#### [Raw data]

────────────────────

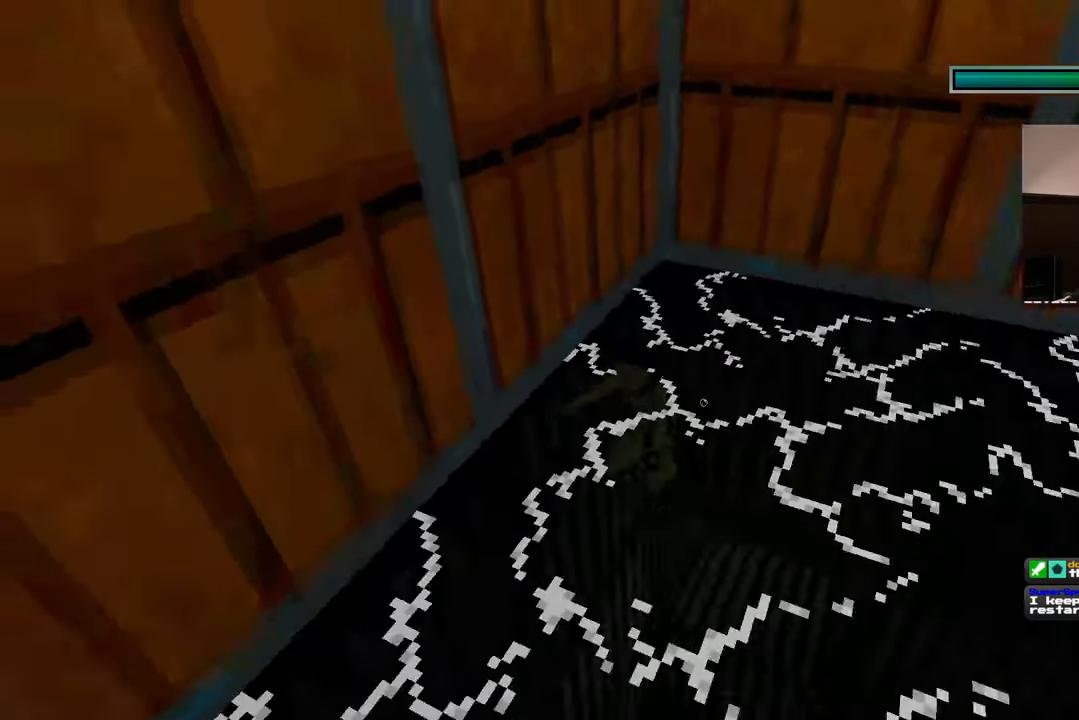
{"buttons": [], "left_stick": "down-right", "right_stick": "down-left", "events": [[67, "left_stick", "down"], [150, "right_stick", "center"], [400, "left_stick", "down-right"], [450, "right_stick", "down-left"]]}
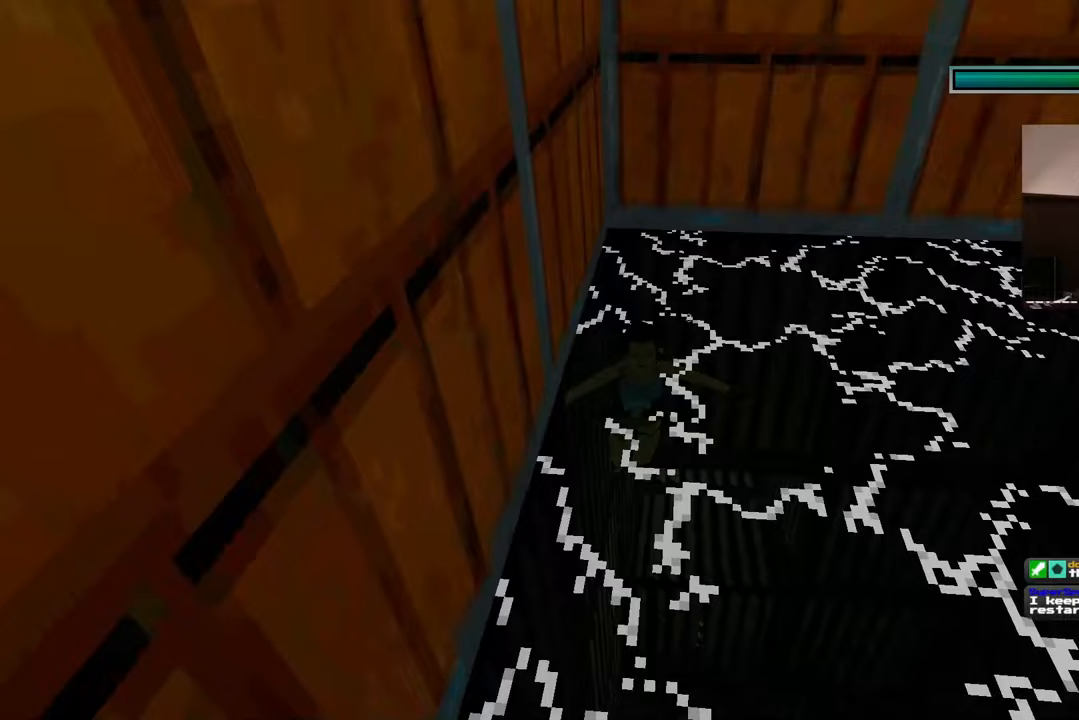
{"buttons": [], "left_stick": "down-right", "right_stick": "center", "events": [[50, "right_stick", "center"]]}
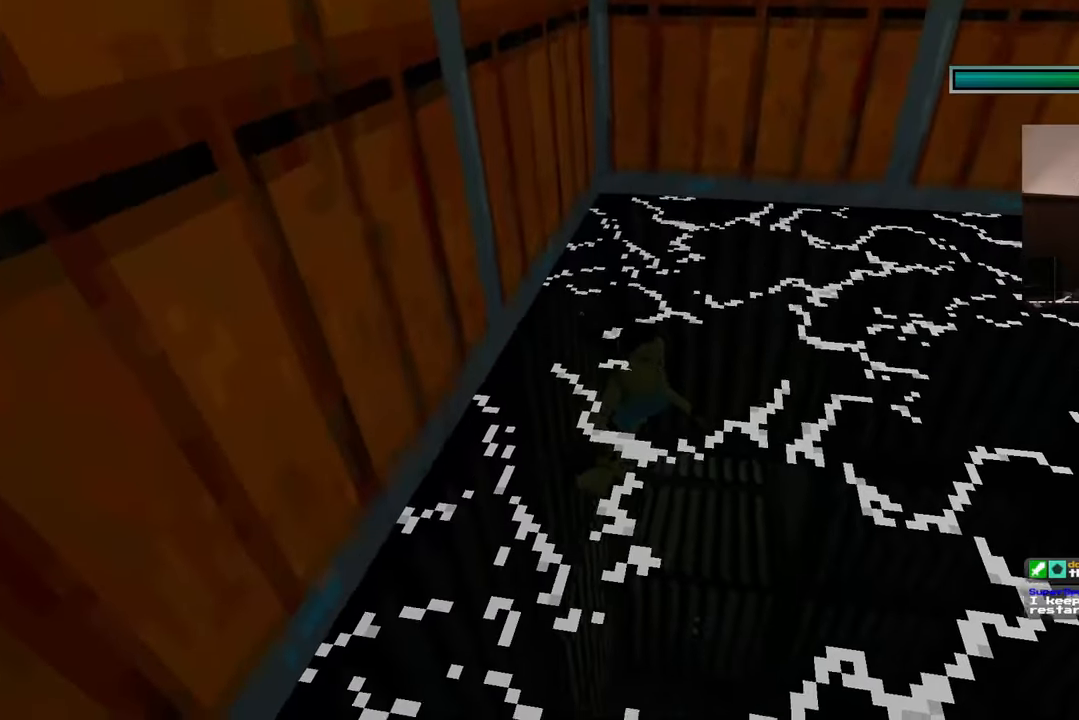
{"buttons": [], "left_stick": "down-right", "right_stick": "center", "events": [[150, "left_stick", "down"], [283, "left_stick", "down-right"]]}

────────────────────

#### [Problem statement]
Before copying the data, remove the pictures. Then repeat the rest exactly.

#### [Response]
{"buttons": [], "left_stick": "down-right", "right_stick": "down-left", "events": [[67, "left_stick", "down"], [150, "right_stick", "center"], [400, "left_stick", "down-right"], [450, "right_stick", "down-left"]]}
{"buttons": [], "left_stick": "down-right", "right_stick": "center", "events": [[50, "right_stick", "center"]]}
{"buttons": [], "left_stick": "down-right", "right_stick": "center", "events": [[150, "left_stick", "down"], [283, "left_stick", "down-right"]]}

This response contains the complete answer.